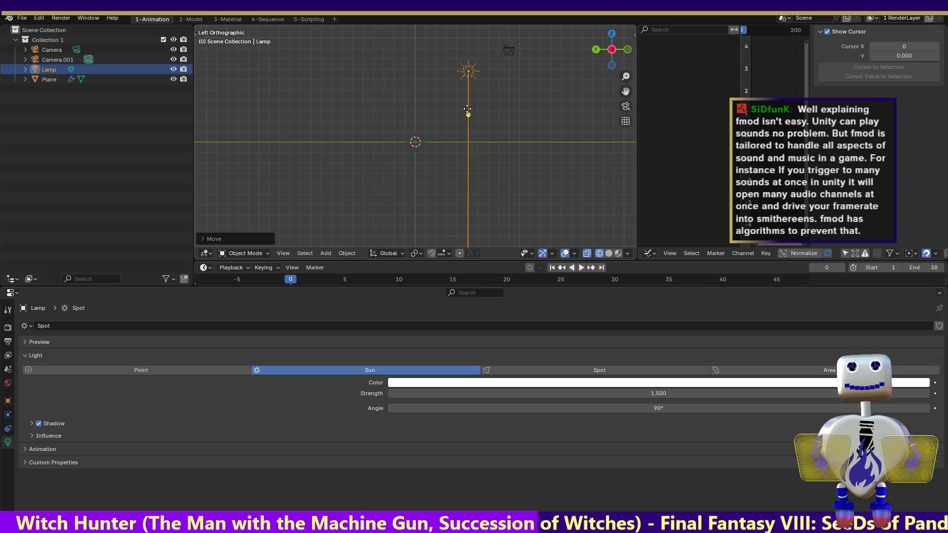
mouse_move(466, 114)
left_mouse_down()
mouse_move(434, 119)
mouse_move(439, 110)
left_mouse_up()
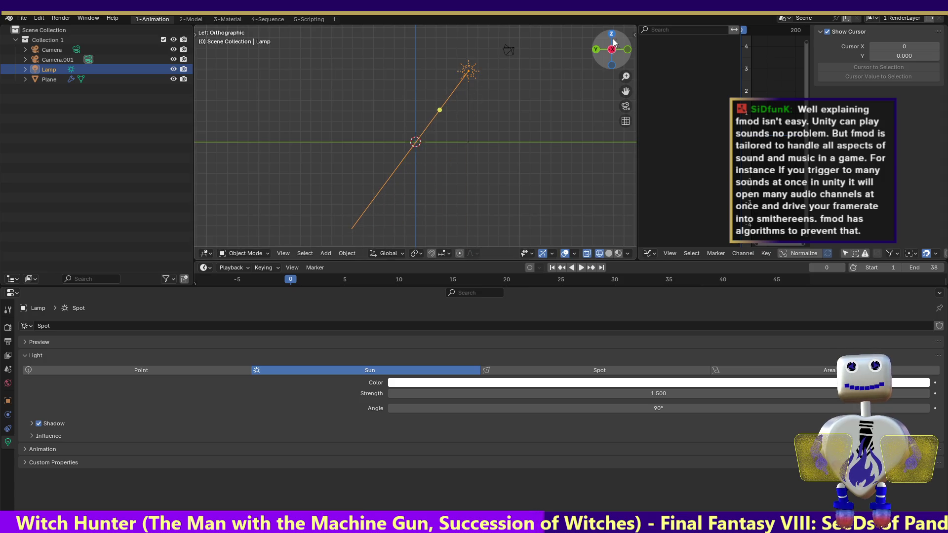
Move the sun lamp out toward the camera and render a test image with the new lighting.
left_click(608, 34)
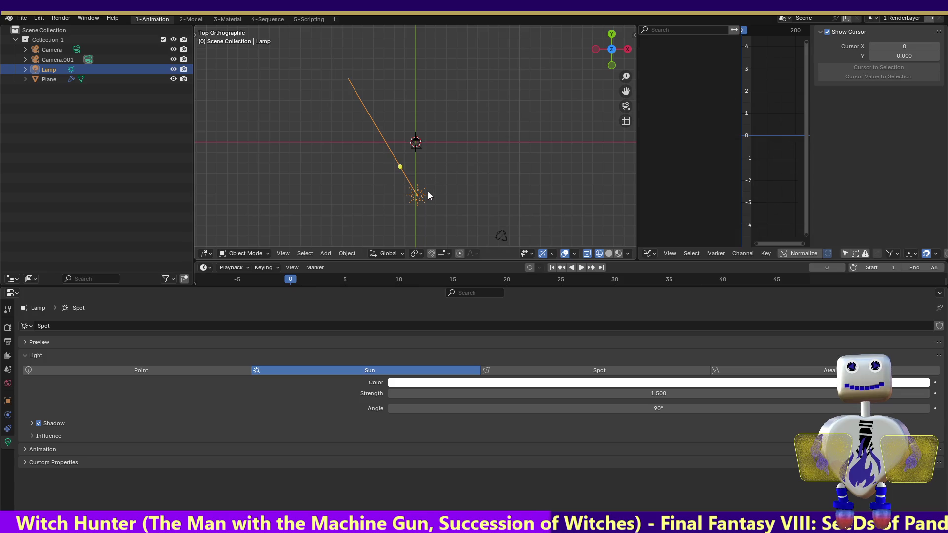
mouse_move(428, 191)
left_mouse_down()
mouse_move(483, 220)
mouse_move(457, 195)
left_mouse_up()
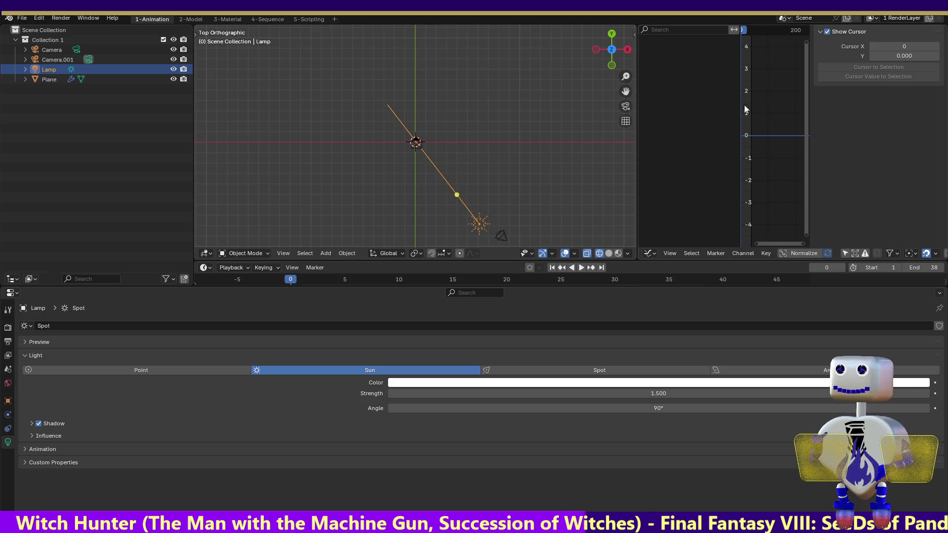
left_click(596, 49)
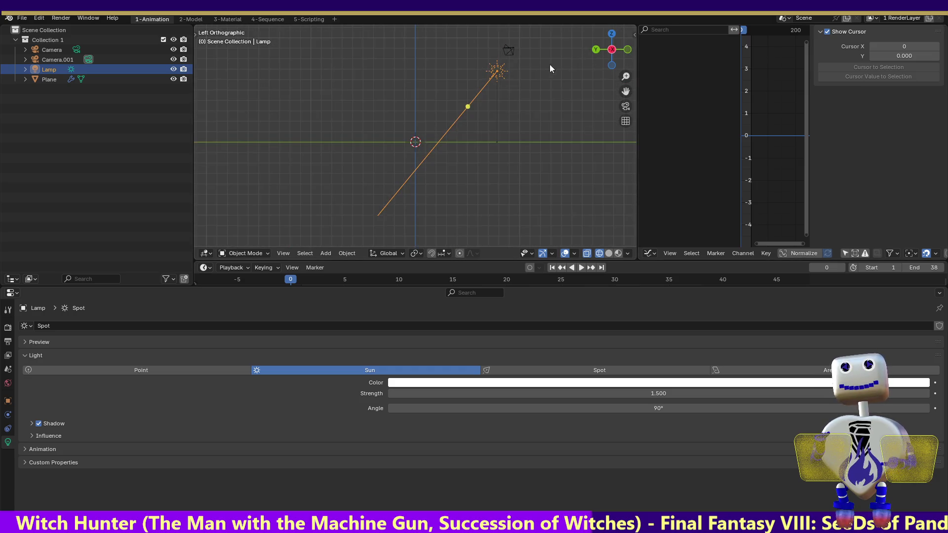
left_click(68, 17)
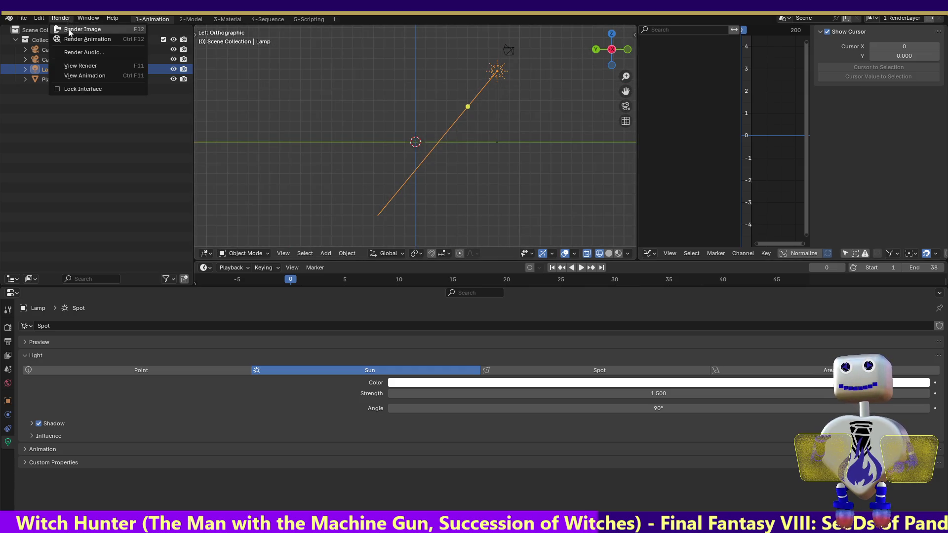
Render a test image, close it, and select Camera.001 to show its Perspective 35 mm lens.
left_click(69, 28)
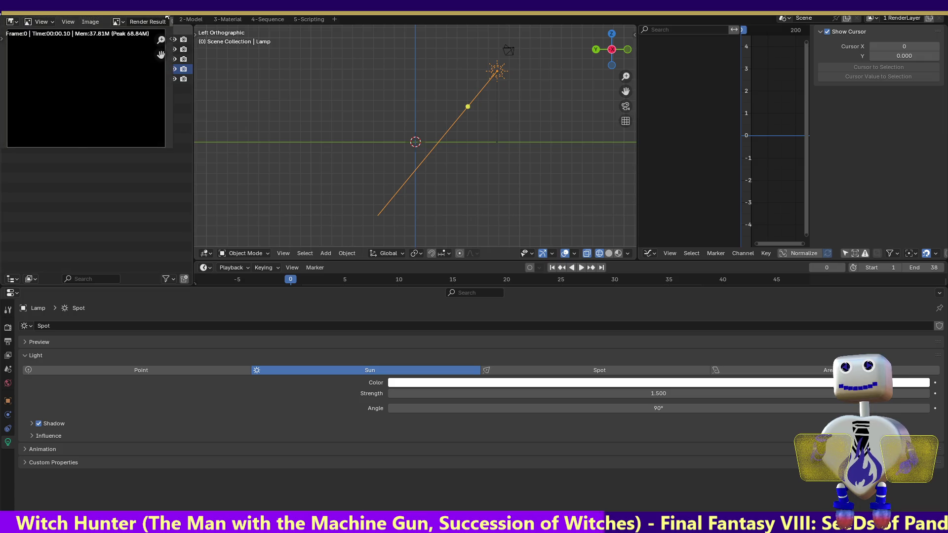
key("Escape")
——————
#### Your instructions
Reproduce every line of the material precisely, omitting its pictures.

#### Written answer
mouse_move(466, 114)
left_mouse_down()
mouse_move(434, 119)
mouse_move(439, 110)
left_mouse_up()
Move the sun lamp out toward the camera and render a test image with the new lighting.
left_click(608, 34)
mouse_move(428, 191)
left_mouse_down()
mouse_move(483, 220)
mouse_move(457, 195)
left_mouse_up()
left_click(596, 49)
left_click(68, 17)
Render a test image, close it, and select Camera.001 to show its Perspective 35 mm lens.
left_click(69, 28)
key("Escape")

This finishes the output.